How to Ingest Wire Content Using an Inbound Wires Adapter
Arc XP supports feeding content into Composer, Photo Center and Video Center from external sources -- this is called a “wire”. One well recognized external provider of news content is The Associated Press. Each wire provider has unique requirements, credentials, and mappings. Arc XP clients need established contracts with the agencies providing access to the wire content and the credentials necessary to invoke that access. Once these contracts are instated and the credentials have been provided, a client can begin to import the wire content into Arc XP.
Inbound Feeds Proof Of Concept Github Repository
How Wires Work
Wires are brought into Arc XP through an adapter, very much like when clients migrate content from an old CMS. The steps involved are:
Identify the wire source, credentials to access and method of content delivery.
Obtain samples of the wire source content in its delivered form: JSON, XML, story sources, image sources, etc.

**Information provided**
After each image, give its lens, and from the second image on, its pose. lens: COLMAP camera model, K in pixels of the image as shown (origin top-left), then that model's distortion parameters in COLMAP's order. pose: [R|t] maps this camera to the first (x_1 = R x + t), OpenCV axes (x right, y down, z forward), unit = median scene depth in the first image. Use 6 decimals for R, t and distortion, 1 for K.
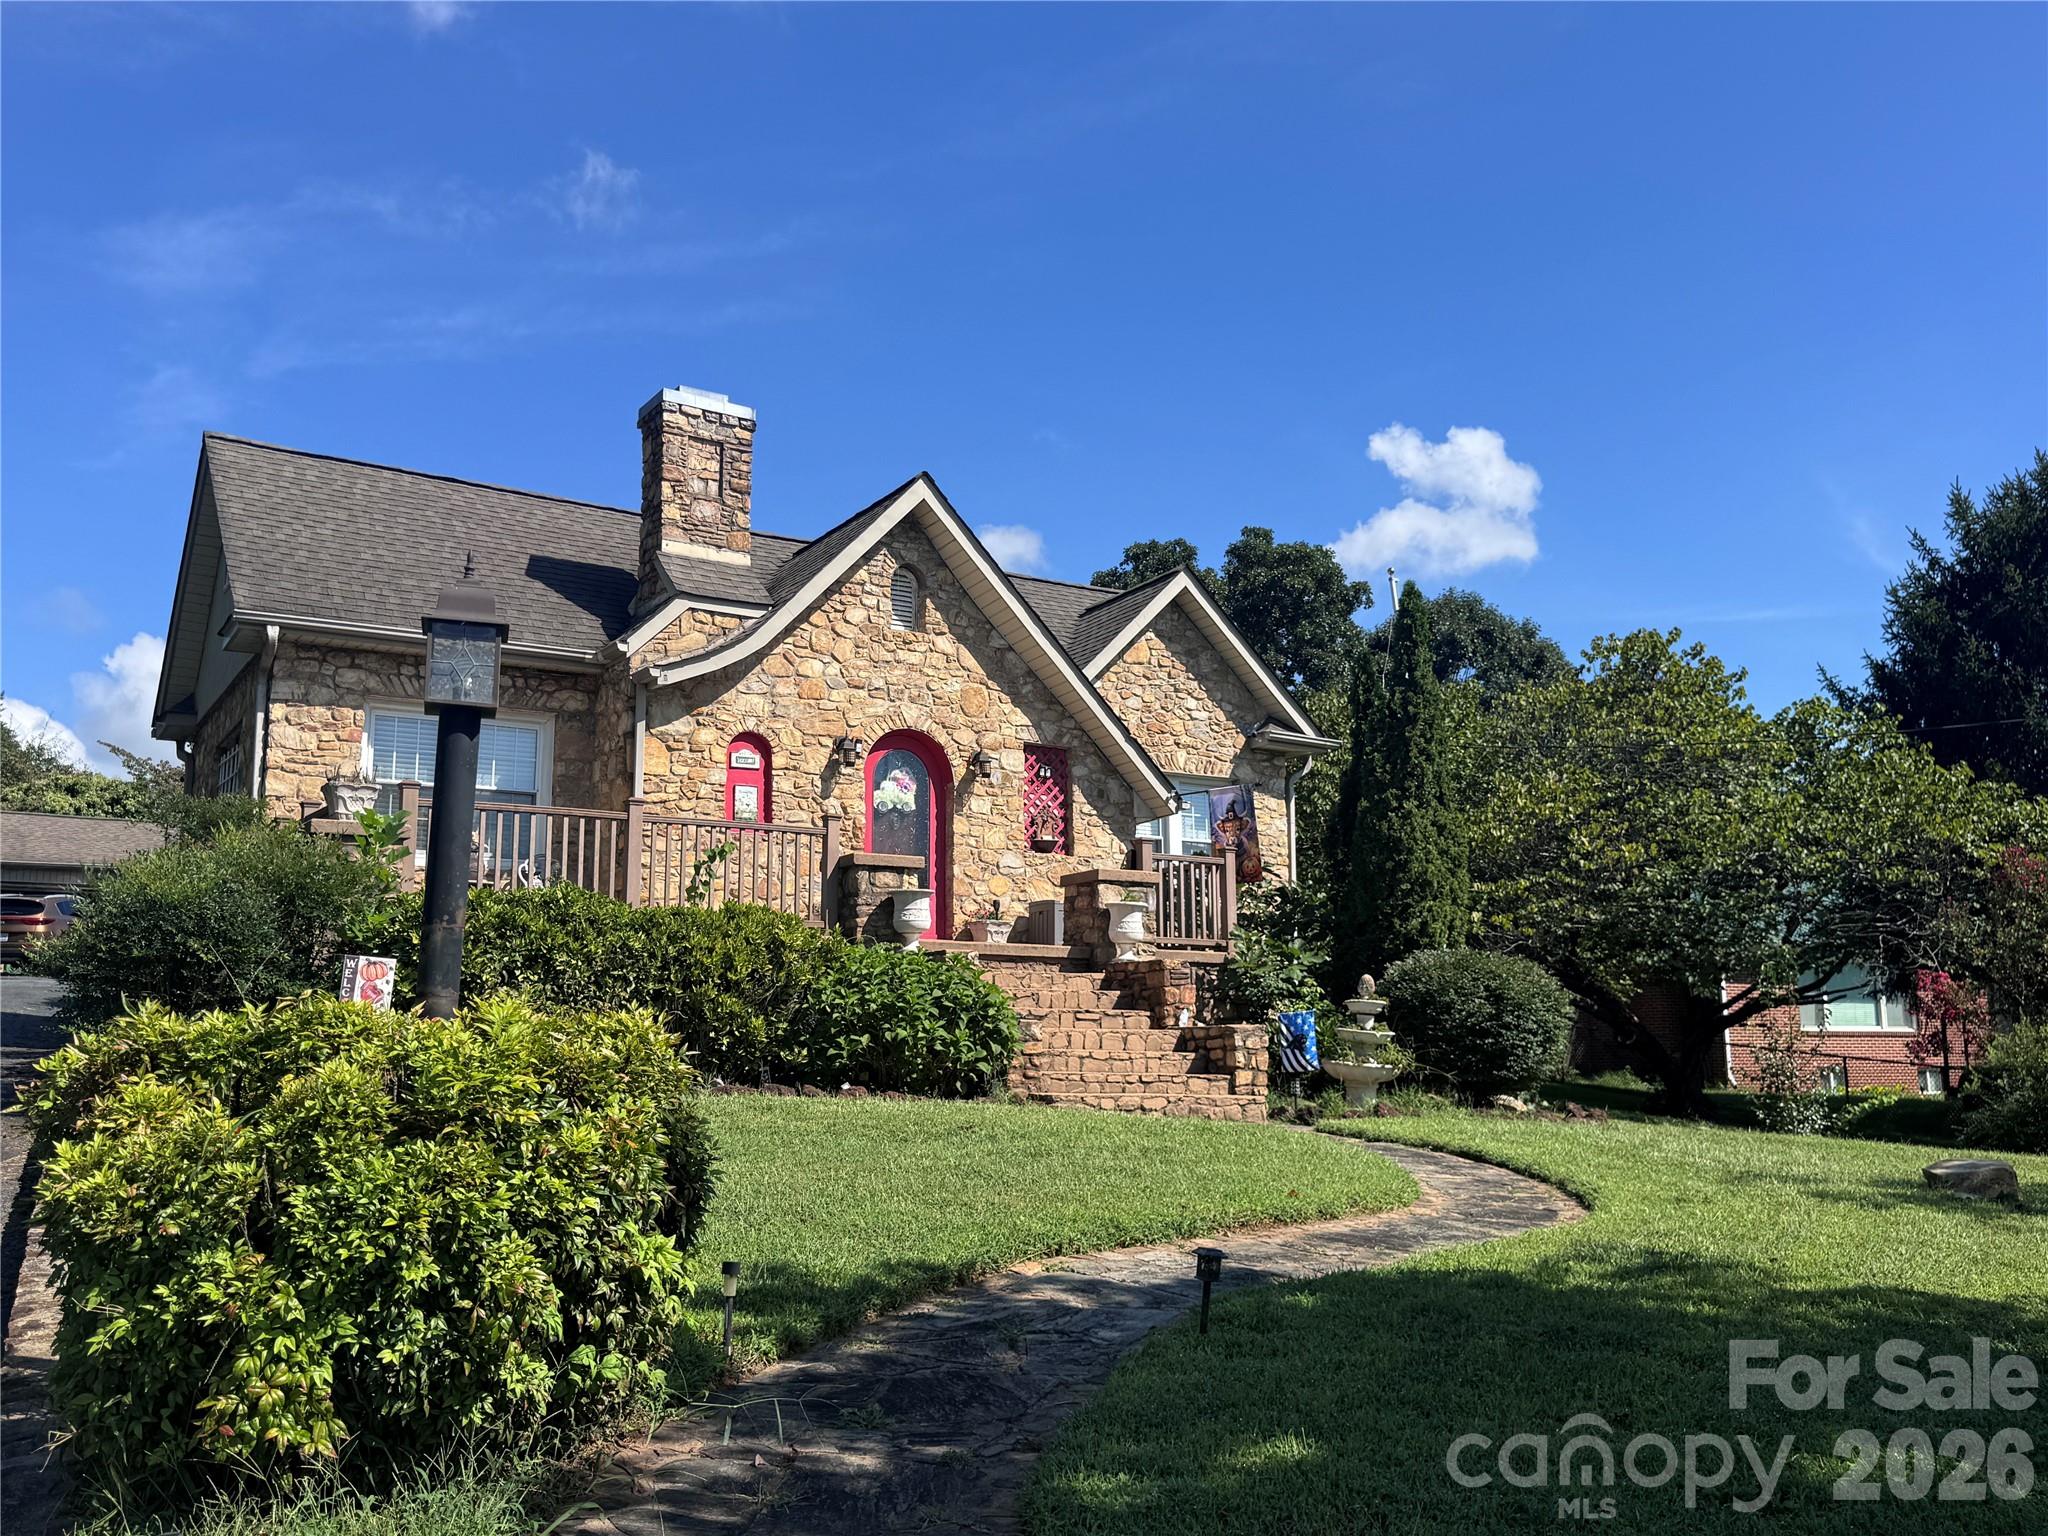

**Directions**
**A)** From the wire-ingestion text, what is the stretch from "Inbound Feeds Proof" through "image sources, etc.", quoted word for word?
**B)** Can you extend the text on ingesting wire content with an inbound wires adapter, picking up after its final sentence?
The material is separate from the wire-ingestion text.

**Answers by item**
**A)**
Inbound Feeds Proof Of Concept Github Repository
How Wires Work
Wires are brought into Arc XP through an adapter, very much like when clients migrate content from an old CMS. The steps involved are:
Identify the wire source, credentials to access and method of content delivery.
Obtain samples of the wire source content in its delivered form: JSON, XML, story sources, image sources, etc.

**B)**
Map the wire source content data to ANS fields.
Build an adapter that connects to the wire service, collects and transforms the content into ANS, and delivers transformed ANS to Arc XP through the Arc XP APIs.
Set up a way for the adapter to run on a schedule and regularly receive or poll for wire content.
Identify the Wire Source
The questions you’ll want to answer about the wire are:
What is the name of the agency?
What content is your organization entitled to access? Learn how to periodically query for the latest subscribed content through their APIs?
What types of content will be ingested (images, text, videos)?
How does the wire send content? An RSS feed?
What are the access credentials? These would include the wire’s feed urls, API keys, or other login credentials.
Does this wire require making requests to multiple different URLs and possibly using multiple different logins? For example, one URL may be used to fetch the wire story, but a separate URL may be used to fetch the wire images.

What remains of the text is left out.